=== ТЕКСТ ДОКУМЕНТА ===
Но не только в коммунистическом блоке изучали восточно-азиатское экономическое чудо. В экономическом мышлении латиноамериканцев тоже произошла замечательная перемена[69]. В пятидесятых годах, когда аргентинский экономист Рауль Пребиш возглавлял Экономический Комитет Организации Объединенных Наций по Латинской Америке, было модно относить недоразвитость не только Латинской Америки, но и всего третьего мира на счет мировой капиталистической системы. Утверждалось, что рано развившиеся страны Европы и Америки по сути выстроили мировую экономику к своей выгоде и обрекли пришедших позже на роль поставщиков сырья. К началу девяностых годов это мнение полностью переменилось: президент Карлос Салинас де Гортари в Мексике, президент Карлос Менемв Аргентине и Президент Фернанду Колор ди Меллу в Бразилии — все они стремились после прихода к власти провести кампанию экономической либерализации с дальним прицелом, признавая необходимость рыночной конкуренции и открытости страны по отношению к мировой экономике. Чили стала осуществлять либеральные принципы на практике в восьмидесятых годах под правлением Пиночета, а в результате ее экономика оказалась самой здоровой в западной части Южного полушария, когда диктатура сменилась правлением президента Патрисио Алвина. Новые, демократически избранные лидеры стали исходить из допущения, что недоразвитость связана не с внутренними пороками капитализма, а скорее с недостаточной степенью капитализма, имевшегося ранее в стране. Новым лозунгом стали слова "приватизация" и "свободная торговля" вместо "национализация" и "замещение импорта". Марксистская ортодоксия латиноамериканской интеллигенции встретила все усиливающийся вызов от таких писателей, как Эрнандо де Сото, Марио Варгае Льоса и Карлос Ранхель, которые нашли значительную аудиторию, готовую прислушаться к либеральным рыночным экономическим идеям.
Человечество приближается к концу тысячелетия, и кризисы-близнецы авторитаризма и социалистического централизованного планирования оставили на ринге соревнования потенциально универсальных идеологий только одного участника: либеральную демократию, учение о личной свободе и суверенитете народа. Через двести лет после того, как принципы свободы и равенства воодушевили Французскую и Американскую революции, они вновь оказались не просто существующими, но воскресшими[70].
=== ФРАГМЕНТЫ НАБОРА ДАННЫХ ===
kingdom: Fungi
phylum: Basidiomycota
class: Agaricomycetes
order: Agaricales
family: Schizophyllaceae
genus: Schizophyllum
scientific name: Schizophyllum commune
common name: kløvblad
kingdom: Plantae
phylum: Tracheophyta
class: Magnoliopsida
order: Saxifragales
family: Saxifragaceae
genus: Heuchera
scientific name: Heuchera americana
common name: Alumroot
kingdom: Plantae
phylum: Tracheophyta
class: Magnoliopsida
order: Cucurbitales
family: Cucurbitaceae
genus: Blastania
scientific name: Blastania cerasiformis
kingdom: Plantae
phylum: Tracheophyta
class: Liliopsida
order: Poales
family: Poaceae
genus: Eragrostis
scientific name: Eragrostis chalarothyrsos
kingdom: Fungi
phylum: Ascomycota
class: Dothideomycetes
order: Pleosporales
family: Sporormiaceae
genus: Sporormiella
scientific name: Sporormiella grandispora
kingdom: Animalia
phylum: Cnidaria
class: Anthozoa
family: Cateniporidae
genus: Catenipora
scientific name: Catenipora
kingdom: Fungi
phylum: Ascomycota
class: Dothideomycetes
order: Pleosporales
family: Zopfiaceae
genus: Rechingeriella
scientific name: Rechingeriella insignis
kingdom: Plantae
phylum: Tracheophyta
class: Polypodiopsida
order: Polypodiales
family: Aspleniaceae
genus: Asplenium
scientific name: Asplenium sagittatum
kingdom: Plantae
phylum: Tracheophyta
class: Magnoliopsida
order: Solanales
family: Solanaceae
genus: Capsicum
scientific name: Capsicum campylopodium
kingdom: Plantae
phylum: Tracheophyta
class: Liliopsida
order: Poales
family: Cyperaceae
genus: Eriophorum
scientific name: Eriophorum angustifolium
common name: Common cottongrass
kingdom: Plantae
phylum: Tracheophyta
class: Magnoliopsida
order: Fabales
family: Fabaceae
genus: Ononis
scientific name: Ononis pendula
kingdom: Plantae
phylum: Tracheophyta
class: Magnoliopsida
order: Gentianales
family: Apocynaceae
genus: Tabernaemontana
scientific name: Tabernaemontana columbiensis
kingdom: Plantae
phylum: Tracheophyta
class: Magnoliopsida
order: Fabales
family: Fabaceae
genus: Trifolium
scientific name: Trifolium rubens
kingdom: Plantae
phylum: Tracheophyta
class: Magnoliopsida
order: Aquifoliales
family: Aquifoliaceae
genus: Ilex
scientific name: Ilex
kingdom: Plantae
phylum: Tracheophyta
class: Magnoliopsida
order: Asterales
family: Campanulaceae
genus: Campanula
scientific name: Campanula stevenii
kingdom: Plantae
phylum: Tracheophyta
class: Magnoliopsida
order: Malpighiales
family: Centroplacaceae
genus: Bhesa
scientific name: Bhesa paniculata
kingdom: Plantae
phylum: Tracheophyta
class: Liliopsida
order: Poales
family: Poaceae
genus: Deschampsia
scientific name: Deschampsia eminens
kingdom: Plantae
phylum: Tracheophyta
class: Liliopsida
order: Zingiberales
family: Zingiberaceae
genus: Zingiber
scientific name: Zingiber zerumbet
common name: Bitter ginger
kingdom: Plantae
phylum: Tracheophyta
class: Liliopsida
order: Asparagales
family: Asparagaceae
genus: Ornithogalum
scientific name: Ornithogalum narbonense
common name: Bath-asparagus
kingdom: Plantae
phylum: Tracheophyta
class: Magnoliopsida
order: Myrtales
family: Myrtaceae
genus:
===
■ **ЗАДАНИЯ И УПРАЖНЕНИЯ**:
[A] Процитируйте отрывок из текста о либеральных идеях, начиная со слов «Человечество приближается к» и дальше вплоть до слов «существующими, но воскресшими[70].».
[B] Напишите, пожалуйста, что идет дальше в тексте о либеральных идеях после его последнего предложения.
Строки никак не связаны с текстом о либеральных идеях.

■ **ПИСЬМЕННЫЕ ОТВЕТЫ**:
[A]
Человечество приближается к концу тысячелетия, и кризисы-близнецы авторитаризма и социалистического централизованного планирования оставили на ринге соревнования потенциально универсальных идеологий только одного участника: либеральную демократию, учение о личной свободе и суверенитете народа. Через двести лет после того, как принципы свободы и равенства воодушевили Французскую и Американскую революции, они вновь оказались не просто существующими, но воскресшими[70].

[B]
Но либерализм и демократия, хотя и тесно связаны между собой, — это отдельные понятия. Политический либерализм может быть определен просто: как правление закона, который признает определенные права личности или свободы от правительственного контроля. Определений основных прав множество, но мы выберем то, что содержится в классической книге лорда Брайса о демократии, где их число ограничивается тремя: гражданские права— "освобождение гражданина от контроля в отношении его личности и собственности"; религиозные права — "свобода выражения религиозных взглядов и отправления культов"; и права, которые автор называет политическими — "свобода от контроля в делах, которые не влияют непосредственно на благосостояние общества в целом таким образом, который сделал бы контроль необходимым", — сюда относится и фундаментальное право: свобода печати.[71] В социалистических странах общей практикой было напирать на признание различных экономических прав второго-третьего порядка, в частности права на труд, на жилье, на медицинское обеспечение. Проблема с таким расширенным списком в том, что выполнение этих прав несовместимо с другими правами, такими как право собственности или свободного экономического обмена. В нашем определении мы будем придерживаться более краткого и более традиционного списка Брайса, который сравним с американским Биллем о правах.
С другой стороны, демократия — это право всех без исключения граждан быть носителями политической власти, то есть право всех граждан избирать, быть избранными и участвовать в политике. Право участвовать в политике может рассматриваться как еще одно либеральное право — разумеется, самое важное, — и по этой причине либерализм и демократия исторически сильно связаны.